Findings indicate that anti-patterns in students’ written code do not uniformly reflect conceptual gaps in understanding code structure. For returning-boolean patterns, many students revised to expert structure when merely prompted to attend to style, consistent with theories suggesting more knowledge is available during evaluation than production and that deliberate attention influences performance. However, unique vs. repeated code demands broader refactoring over longer code sequences, posing greater cognitive load and lower success rates; this aligns with prior work identifying simplification of complex control structures as challenging. Code writing, editing, and revising measure related but distinct facets of knowledge and skill; writing style is only a weak predictor of editing, and functionality does not predict revision success. Incorporating additional measures—recognition of expert style and readability preferences—improves prediction but still leaves substantial unexplained variance, reinforcing that multiple assessment modes are necessary. Educators and tool designers should avoid inferring deep misconceptions solely from anti-pattern counts and should consider targeted support where structural refactoring is more complex (e.g., removing duplication across branches).

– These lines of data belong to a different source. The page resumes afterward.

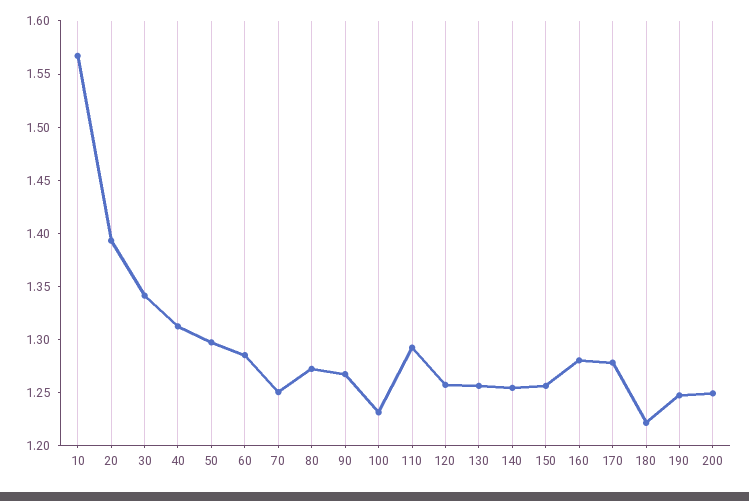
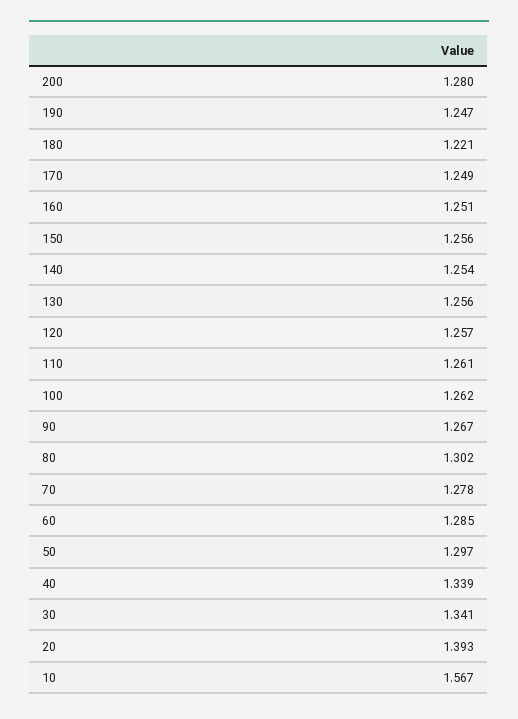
  {
    "10": 1.567,
    "20": 1.393,
    "30": 1.341,
-   "40": 1.31,
+   "40": 1.339,
    "50": 1.297,
    "60": 1.285,
-   "70": 1.25,
+   "70": 1.278,
-   "80": 1.27,
+   "80": 1.302,
    "90": 1.267,
-   "100": 1.23,
+   "100": 1.262,
-   "110": 1.29,
+   "110": 1.261,
    "120": 1.257,
    "130": 1.256,
    "140": 1.254,
    "150": 1.256,
-   "160": 1.28,
+   "160": 1.251,
-   "170": 1.28,
+   "170": 1.249,
    "180": 1.221,
    "190": 1.247,
-   "200": 1.25
+   "200": 1.28
  }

Assessing 328 intermediate CS students across writing, editing, and revising tasks on three code structure topics shows that code writing alone provides an incomplete picture of students’ knowledge. Many students who initially wrote alternatively-structured code revised successfully without instruction for returning-boolean patterns, and a substantial minority edited others’ code correctly. Writing style weakly predicts editing success, while recognition of expert style and readability judgments add predictive value. A constellation of tasks—writing, editing, revising, and preference/identification—yields a more accurate assessment of students’ understanding of programming patterns. Future work should extend to additional structures and contexts, refine automated detection of anti-patterns (especially for duplication within branches), explore instructional sequencing prioritizing difficult refactorings, and evaluate ecologically valid settings where students can compile and run code.

The study covered only three control-structure topics selected for ease of automatic detection; results may not generalize to other patterns. Expert structure definitions were based on unanimous agreement of three instructors and may be subjective or context-dependent. The regex-based detector, especially for unique vs. repeated code, had false positives/negatives, complicating analyses. The survey environment prevented compiling/running during the task, possibly discouraging structural edits due to inability to validate functionality. Extra credit irrespective of correctness and the optional, self-paced online setting may have reduced effort or altered behaviors. The first revision prompt signaled that something was wrong, which may not reflect authentic code review scenarios. Short, simple methods may not predict performance on larger, more complex programs. The study cannot disambiguate lack of knowledge from lack of effort or attention.